19 September , 2022 Fdiindia
India Sustains Its Position of Being an Attractive Investment Destination
In the April-June quarter, India remains an attractive destination for developed countries as the 5th largest recipient of FDI. This was not the only good news the monthly economic report from the department of economic affairs reported. The report also suggests that an unsurpassable growth outlook and a steady improvement in ease of doing business have been some of the prime reasons behind the rise of the nation as an attractive business destination.
The momentum showcased earlier has been sustained in Q2 of 2022, as well as FDI inflows of USD 16.1 billion. Moreover, India's Exports are growing at the second highest place among other economies despite an economic slowdown.
As per media reports, High foreign exchange reserves, sustained foreign direct investment, and substantial revenues have provided India with a rational buffer against the monetary policy normalization in advanced economies and the widening of the current account deficit arising from geopolitical conflicts.

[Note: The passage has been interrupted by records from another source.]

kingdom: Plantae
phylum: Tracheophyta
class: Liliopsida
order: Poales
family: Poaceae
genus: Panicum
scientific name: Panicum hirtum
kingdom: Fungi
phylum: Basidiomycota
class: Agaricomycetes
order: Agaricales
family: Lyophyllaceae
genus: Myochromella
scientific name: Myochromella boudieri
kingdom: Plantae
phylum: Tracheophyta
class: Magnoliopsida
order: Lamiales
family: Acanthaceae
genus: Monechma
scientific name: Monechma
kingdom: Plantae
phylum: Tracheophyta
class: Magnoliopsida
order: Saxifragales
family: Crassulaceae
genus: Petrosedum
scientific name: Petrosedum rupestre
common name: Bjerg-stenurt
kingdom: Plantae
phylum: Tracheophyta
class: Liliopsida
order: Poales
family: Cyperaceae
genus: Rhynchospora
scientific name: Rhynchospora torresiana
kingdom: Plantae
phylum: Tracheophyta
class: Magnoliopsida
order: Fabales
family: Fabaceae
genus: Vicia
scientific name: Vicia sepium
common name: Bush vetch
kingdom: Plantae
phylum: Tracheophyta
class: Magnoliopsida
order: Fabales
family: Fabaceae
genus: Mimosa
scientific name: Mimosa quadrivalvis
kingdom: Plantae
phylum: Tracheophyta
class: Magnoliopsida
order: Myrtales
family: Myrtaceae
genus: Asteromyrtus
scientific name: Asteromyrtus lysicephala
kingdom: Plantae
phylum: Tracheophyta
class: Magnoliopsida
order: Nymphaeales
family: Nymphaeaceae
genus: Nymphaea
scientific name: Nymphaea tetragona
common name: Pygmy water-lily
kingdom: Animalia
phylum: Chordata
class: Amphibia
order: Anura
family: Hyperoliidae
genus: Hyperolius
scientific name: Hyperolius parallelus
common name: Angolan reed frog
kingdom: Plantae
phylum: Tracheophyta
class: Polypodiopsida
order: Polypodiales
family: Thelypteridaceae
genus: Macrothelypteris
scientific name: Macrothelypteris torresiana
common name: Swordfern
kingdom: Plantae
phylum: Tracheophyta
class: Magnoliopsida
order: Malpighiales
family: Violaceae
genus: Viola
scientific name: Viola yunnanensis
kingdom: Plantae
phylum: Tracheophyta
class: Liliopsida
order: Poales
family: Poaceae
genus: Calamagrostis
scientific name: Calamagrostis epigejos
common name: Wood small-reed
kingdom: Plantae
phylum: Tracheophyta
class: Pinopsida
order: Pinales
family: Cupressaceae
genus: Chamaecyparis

The report also reported that the contact-intensive services sector would likely drive growth in 2022-23, building on the demand and near universalization of vaccination. Furthermore, according to the economic forecast delivered by the report, an acute rebounding of private consumption backed by soaring consumer demands and an overall rise in employment would sustain growth in the coming years.
According to the report, a rise in Private consumption and higher capacity utilization in the current year has further invigorated the Capex cycle to take the investment rate in q1 of 2022-23 to one of its highest levels in the last decade. In addition, the rising capital expenditure of the government has also helped the crowding in of private investment. Moreover, the government's spending on capital expenditure is likely to be sustained as buoyancy in revenue growth is expected to remain undiminished in the balance period of the current year.
The growth momentum of Q1 has sustained in Q2 of 2022-23, as well as the robust performance of high-frequency indicators during July and August of 2022. As a result, the composite PMI of India rose to 58.2 in August 2022, signaling a quick pace of Expansion. However, as a contradiction to this pace, the global composite PMI has entered the contradictory phase declining to 49.3 in August 2022 with a slowdown, mainly evident in advanced economies.
At a time when Rising inflation, as well as slowing growth, is affecting most major economies of the world, while India's financial initials have been robust, and inflation is under control. Moreover, the supply-side reforms in the pre-COVID times have provided India with a robust financial status in current times of a global slowdown, putting forth an enticing opportunity for investors worldwide.